Along with economic security, the future of Medicare has emerged as a significant issue in the presidential campaign. The Patient Protection Act, passed more than two years ago and recently upheld by the U.S. Supreme Court, provides insurance reform, not healthcare reform. But both are needed.
The Patient Protection Act imposed new requirements on health insurers: young people can stay on their parents’ plans until age twenty-six, coverage cannot be denied to people with pr-existing conditions, there are larger caps on lifetime expenditures on behalf of the insured person, and eighty-five percent of premium income must be spent on patient care. The Act also mandates that everyone purchase health insurance.
The individual mandate was one of the focal points of the lawsuit brought by just over two dozen states’ attorneys general against the Act.
The states argued that the individual mandate is unconstitutional because it exceeds the powers that the Constitution grants to Congress. But the Supreme Court reasoned that the penalty due from individuals who don’t buy health insurance constitutes a tax — and Congress has the power to impose taxes.
Do the justices see the ramifications of what they’ve done?
If buying insurance is a payment in lieu of a tax, why not call the payment a tax? If it’s a tax, why have the insurance companies collect it? We have an Internal Revenue Service that already collect taxes.
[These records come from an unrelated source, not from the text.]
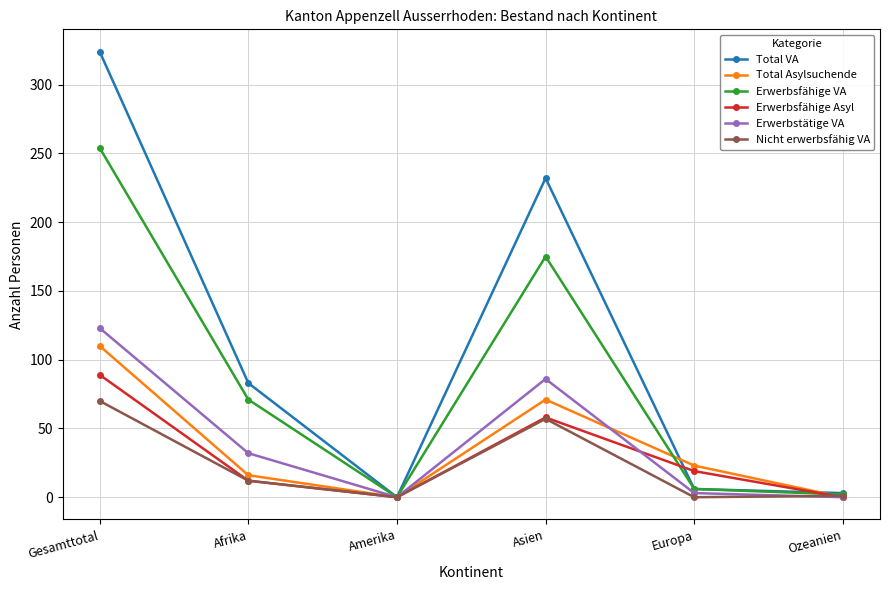

What is the total value across all series at Europa?

57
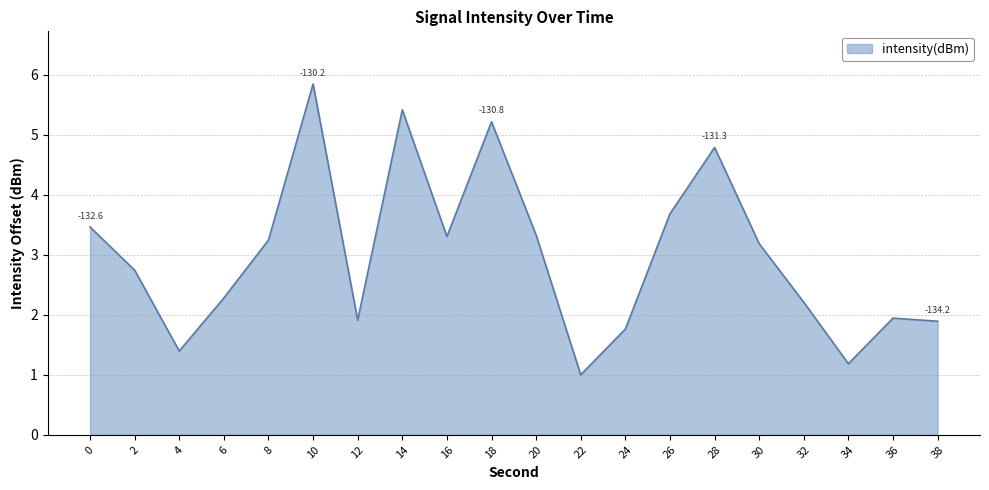

True or false: the data has more than 1 interior local peaks.

True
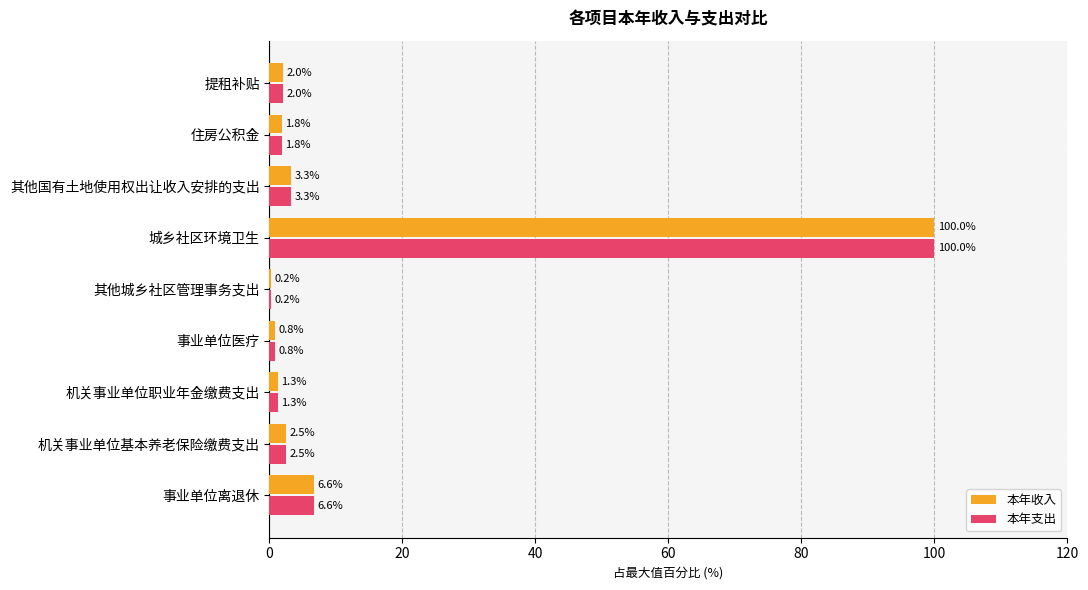

What is the highest value of the 本年支出 series?

100.0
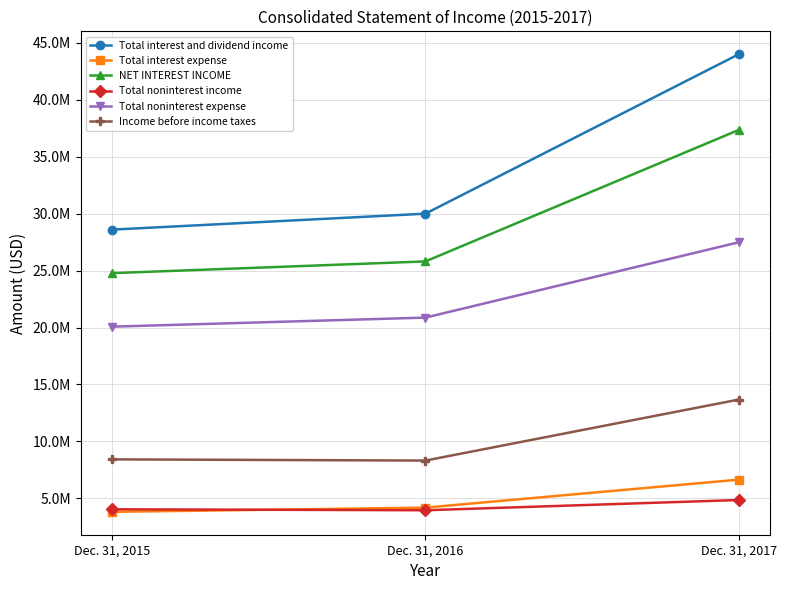

What are all the series names shown in the legend?

Total interest and dividend income, Total interest expense, NET INTEREST INCOME, Total noninterest income, Total noninterest expense, Income before income taxes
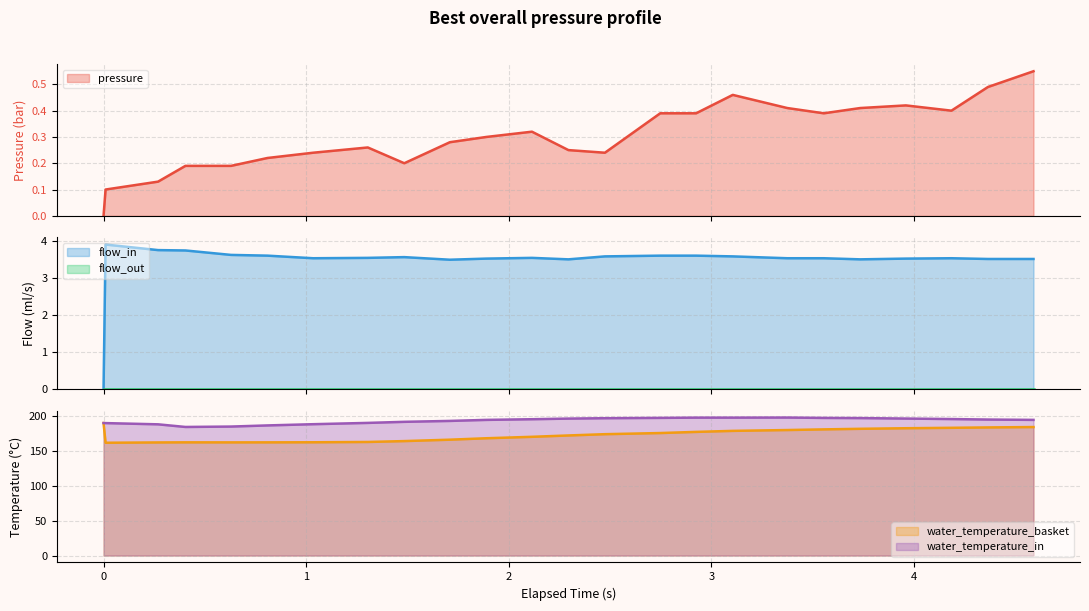

How many values in the water_temperature_in series are below 195?

12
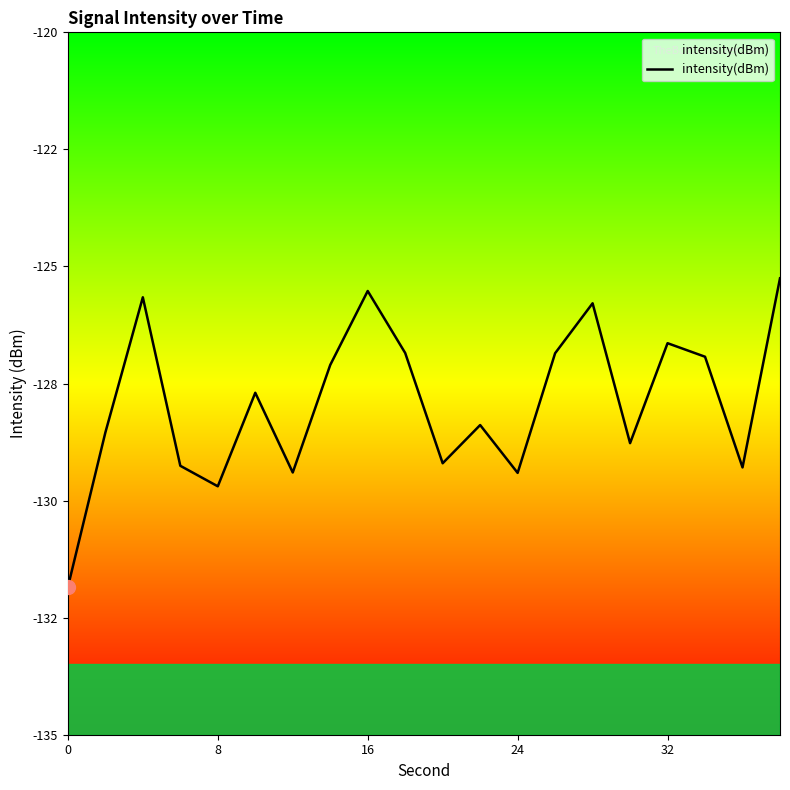

What is the difference between the maximum and second lowest values?

4.4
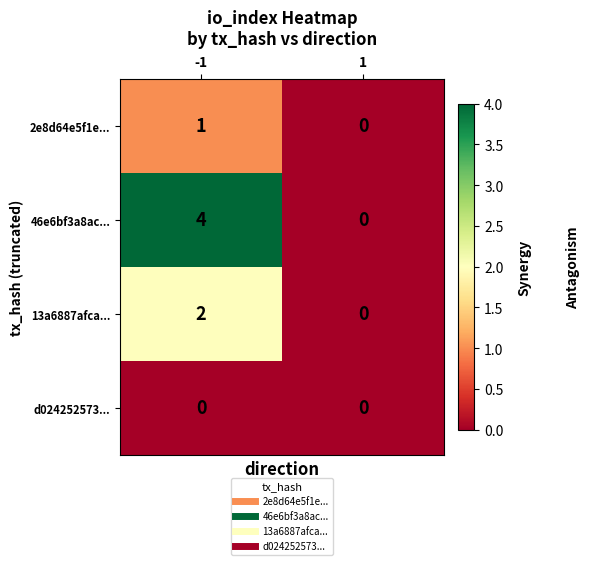

List the series in order of their peak value, highest first.

46e6bf3a8ac..., 13a6887afca..., 2e8d64e5f1e..., d024252573...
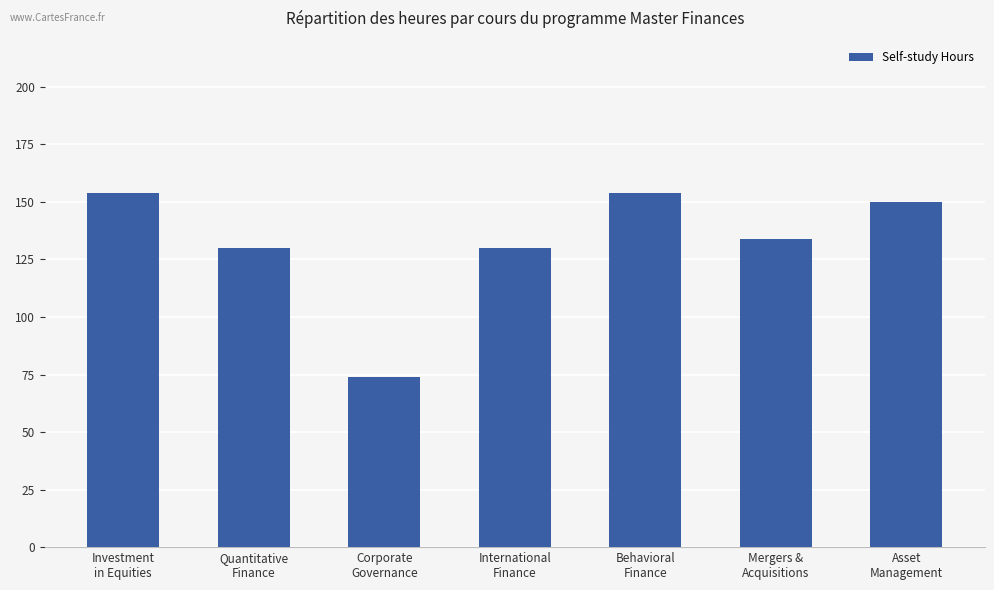

Reading right to left, transcribe all the data shown in this chart.

Asset
Management=150	Mergers &
Acquisitions=134	Behavioral
Finance=154	International
Finance=130	Corporate
Governance=74	Quantitative
Finance=130	Investment
in Equities=154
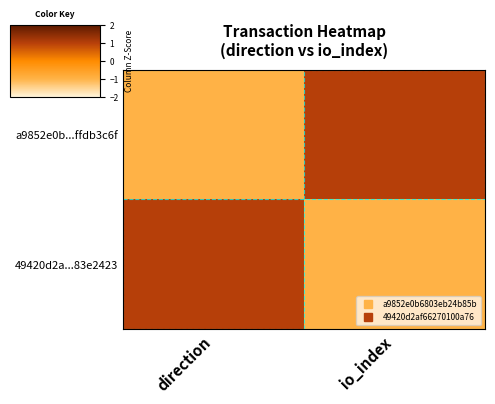

What is the greatest value displayed?

1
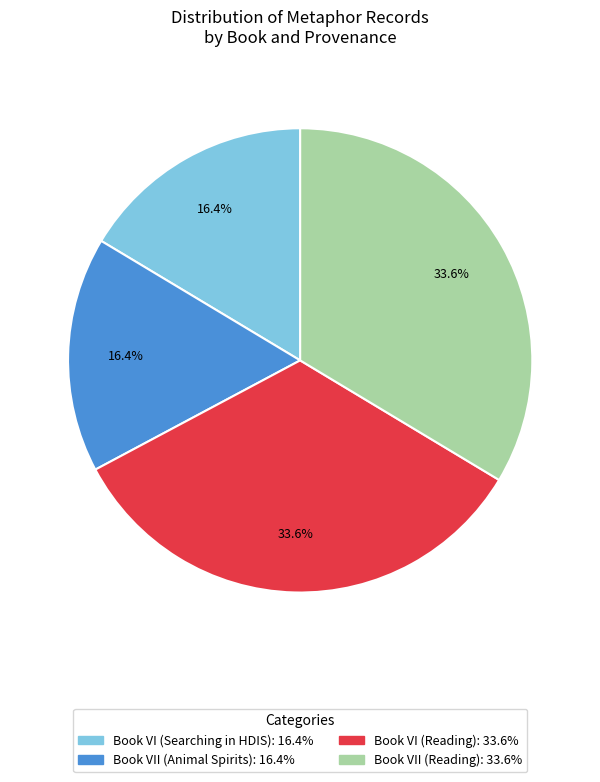

True or false: Book VII (Reading) accounts for 34% of the total.

True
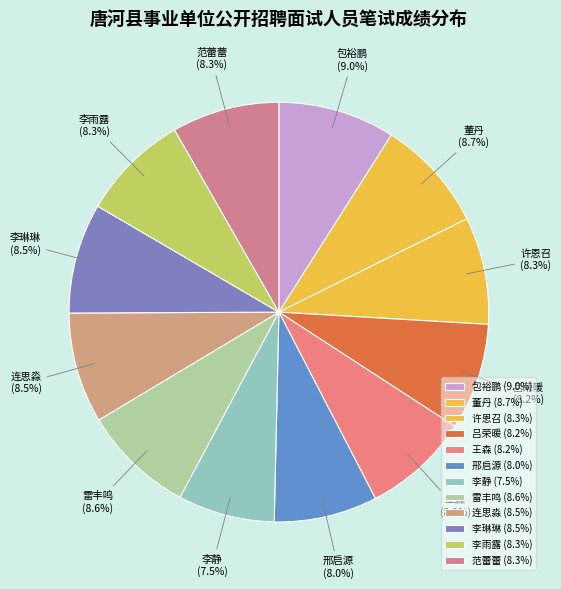

Approximately how many times larger is the value at 许恩召 compared to 李静?

1.1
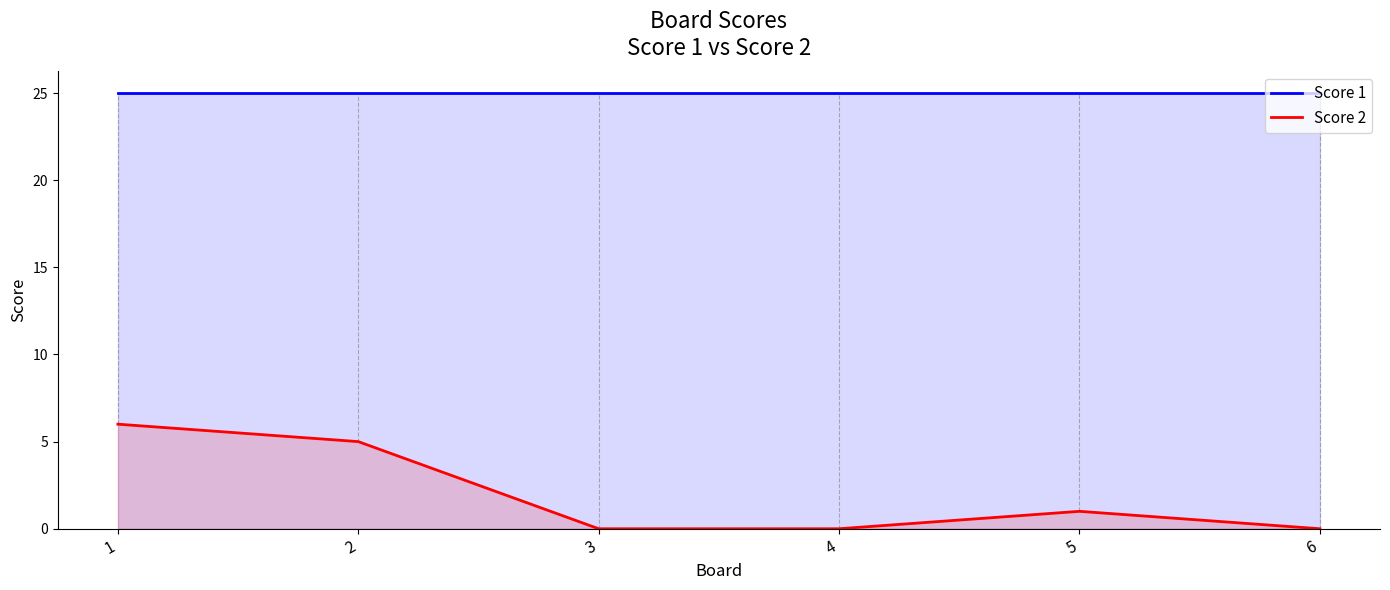

The Score 1 series shows 25 at 6. True or false?

True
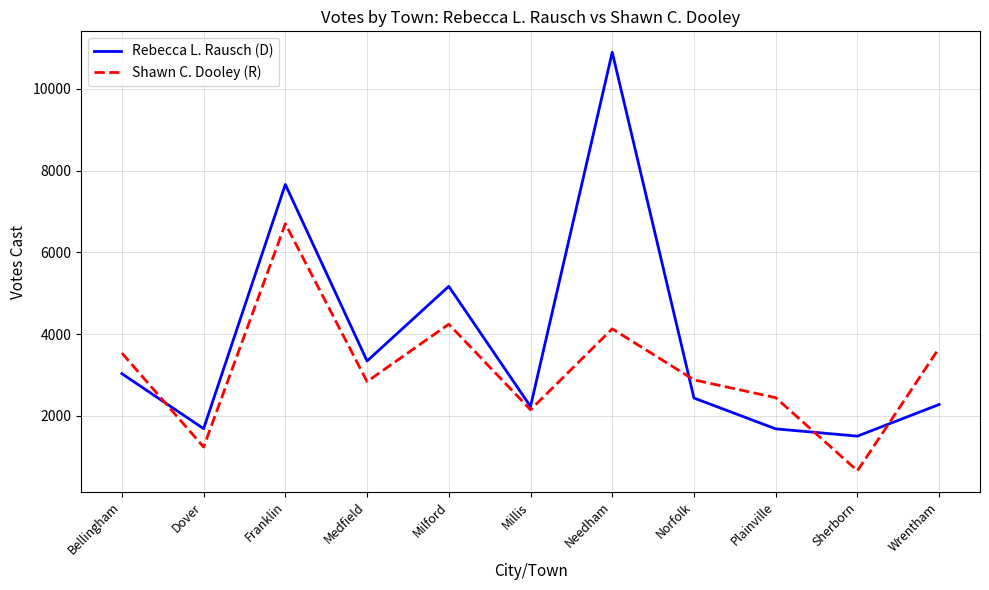

What is the lowest value of the Rebecca L. Rausch (D) series?

1502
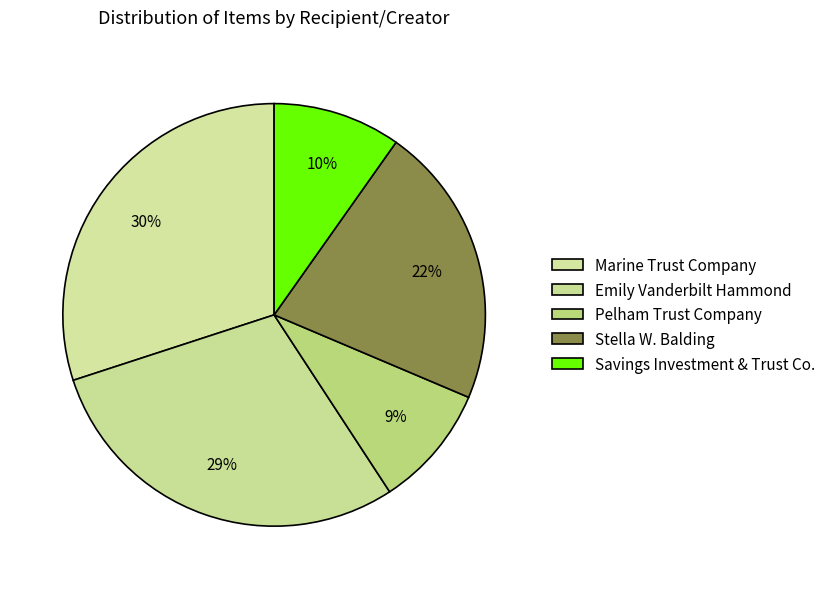

Count the number of slices in the pie.

5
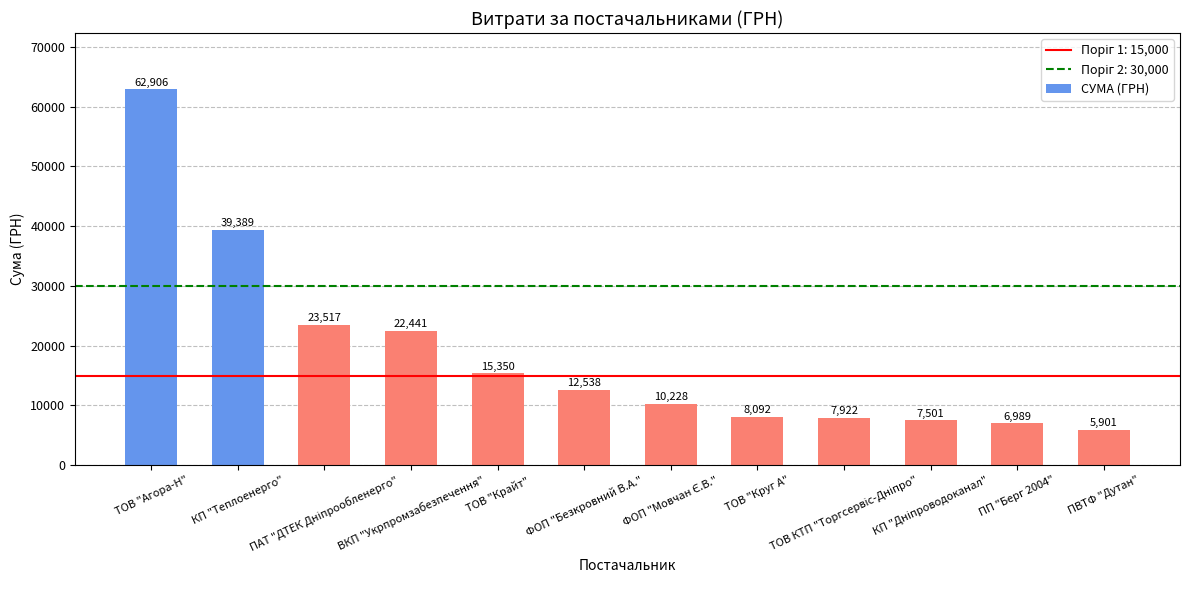

What is the value of the 2nd bar from the left?

39389.0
The insurance companies are not a friend of efficiency in healthcare: their profit is derived from a portion of the money that passes through their hands on the way to your doctor or hospital. While an insurance company may balk at paying for the care you need, on the whole, they want to see more payments made to healthcare providers. With more payments to doctors, the insurers get to keep more: cost containment is not one of their goals.
Insurance companies contribute to inefficiency: each has its own forms, its own methods, its own hurdles for your physician to jump over. Physicians spend too much time battling insurance companies on behalf of their patients. Winning those battles is a form of patient care, but that isn’t what your physician trained to do. When your physician has a back-office staff to join the battle, that staff contributes to the bill, not directly to your care.
The Patient Protection Act was crafted to reduce federal spending on healthcare. Paul Ryan’s budget plan, deviously named “Path to Prosperity”, counts on these savings, even though Republicans have vowed to repeal the legislation. Mitt Romney, just nominated by the Republican Party as its candidate for president, repudiates the Patient Protection Act, even though it was modeled in part on the insurance reform he signed into law as governor of Massachusetts.
We have health insurance reform – if we can keep it. We need healthcare reform – if we can achieve it.